→ **Text**:
——————————

Laser cane for Parkinson’s Patients

I have had a good number of people ask that I review some smart walking stick for Parkinson’s patients. For some times, I did not comprehend what that really meant. I had not heard of a special smart walking stick that could be used by people with PD. It was until my partner Kevin James told me that there are some special laser projecting canes that are said to help reduce gait freezing.

There is also this smart cane that detects when one is frozen and initializes some vibratory stimulations to your arm so that you are able to continue moving on. The product that is being developed by Neha Shahid Chaudhry is not yet available globally but people in the UK have an early lead to try it out.

The laser canes though are available.

Well, in this article, I will expound on whether these laser canes do indeed reduce gait freezing and whether they are any good so that you can go ahead and buy one for yourself or for a PD patient under your care.

Do laser canes reduce freezing?

Laser canes do not in any way reduce gait freezing to a Parkinson’s patient. In fact research has shown that there is no hand-held device that would reduce gait freezing. They will actually slow down the patient more.

However, the laser light from these devices can help cue the patient on where else to make their next step.

Parkinson’s disease is a neurological condition that progresses with time. It gets to a point where the patient wants to move but there is a delay from the CNS to the foot. With a visual cue like a laser light though, the message is driven home.

——————————

→ **Provided information**:
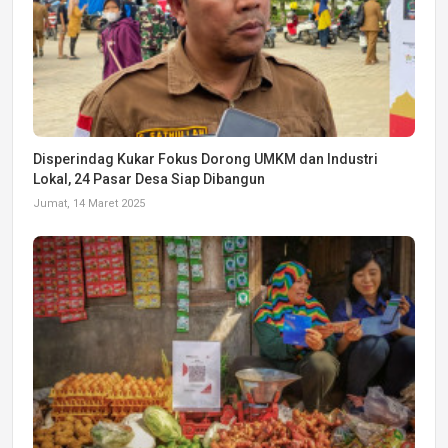
Disperindag Kukar Fokus Dorong UMKM dan Industri
Lokal, 24 Pasar Desa Siap Dibangun
Jumat, 14 Maret 2025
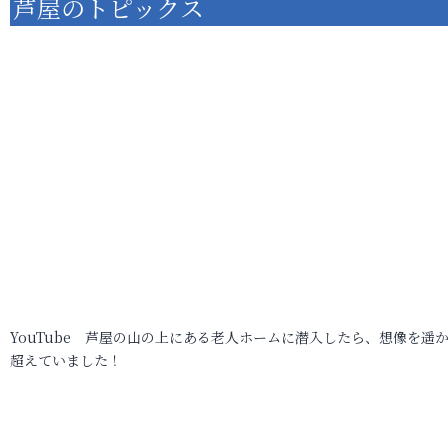
芦屋のトピックス
YouTube 芦屋の山の上にある老人ホームに潜入したら、想像を遥
超えていました！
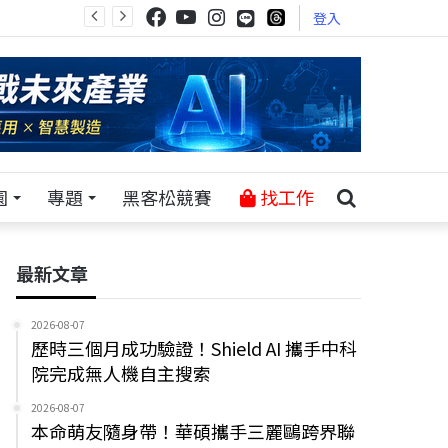
登入
園
專題
黑客松競賽
找工作
最新文章
2026-08-07
歷時三個月成功驗證！Shield AI 攜手中科
院完成無人機自主搜索
2026-08-07
本命萌友隨身帶！華碩攜手三麗鷗跨界聯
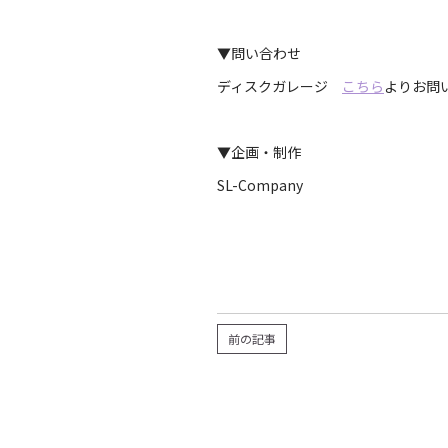
▼問い合わせ
ディスクガレージ
こちら
よりお問
▼企画・制作
SL-Company
前の記事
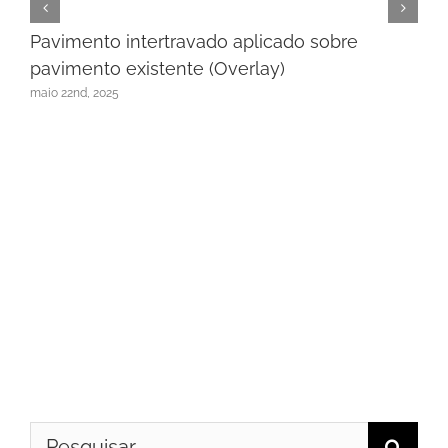
Pavimento intertravado aplicado sobre
pavimento existente (Overlay)
maio 22nd, 2025
Buscar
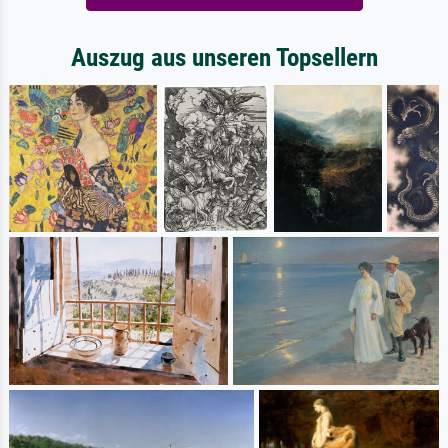
Auszug aus unseren Topsellern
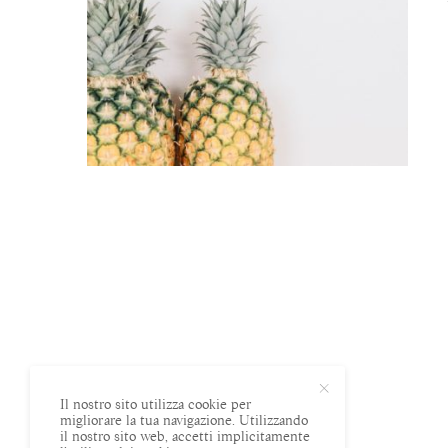
Il nostro sito utilizza cookie per
migliorare la tua navigazione. Utilizzando
il nostro sito web, accetti implicitamente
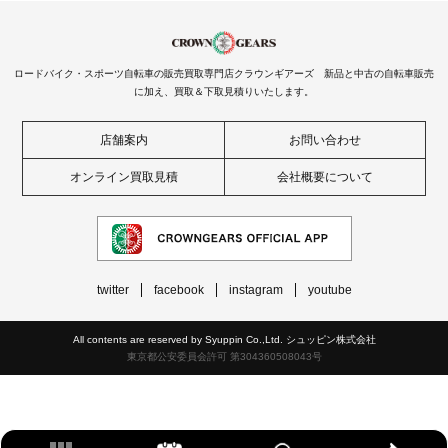
ロードバイク・スポーツ自転車の販売買取専門店クラウンギアーズ 新品と中古の自転車販売
に加え、買取＆下取見積りいたします。
店舗案内
お問い合わせ
オンライン買取見積
会社概要について
twitter
facebook
instagram
youtube
All contents are reserved by Syuppin Co.,Ltd. シュッピン株式会社
東京都公安委員会許可 第304360508043号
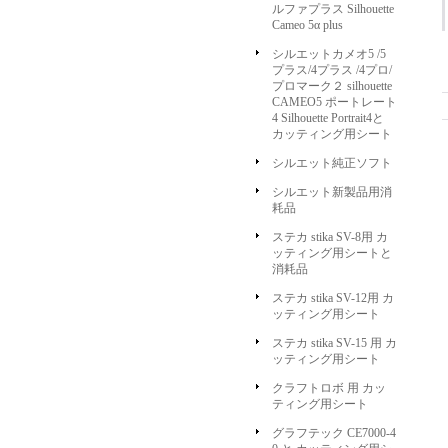
ルファプラス Silhouette
Cameo 5α plus
シルエットカメオ5 /5
プラス/4プラス /4プロ/
プロマーク２ silhouette
CAMEO5 ポートレート
4 Silhouette Portrait4と
カッティング用シート
シルエット純正ソフト
シルエット新製品用消
耗品
ステカ stika SV-8用 カ
ッティング用シートと
消耗品
ステカ stika SV-12用 カ
ッティング用シート
ステカ stika SV-15 用 カ
ッティング用シート
クラフトロボ 用 カッ
ティング用シート
グラフテック CE7000-4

——————————

→ **What is required**:
Please carry on the article about laser canes for Parkinson's patients from the point where it stops. The rows are not needed for this.

→ **Output below**:
Therefore the patient is reminded of what they were doing before they froze.

Other cues that have been tested and found great include audio. A patient could have some periodic sound tones playing in resonance to their steps. With these tones, even when they freeze, the mind is reminded of what it was doing and goes back to the initial rhythm so that they freeze less.

The Laser Walking Cane for Parkinson’s Patients

smart walking stick for parkinson's patients

  • Height adjustable from 5 feet to 6 feet
  • Lightweight weighing only 3 lbs
  • Only needs 2AA batteries that could last for upto 6 months
  • Produces a bright visual cue

It is important to note that laser canes are not the best walking aids for Parkinson’s disease. They might however be the cheapest aid.

According to research, the best aid would have to be a Parkinson’s wheeled walker. We found the u step 4 wheeled walker to give the best walking experience with lowered chances of falling due to a lowered base plus it can negotiate through thin and tight corners.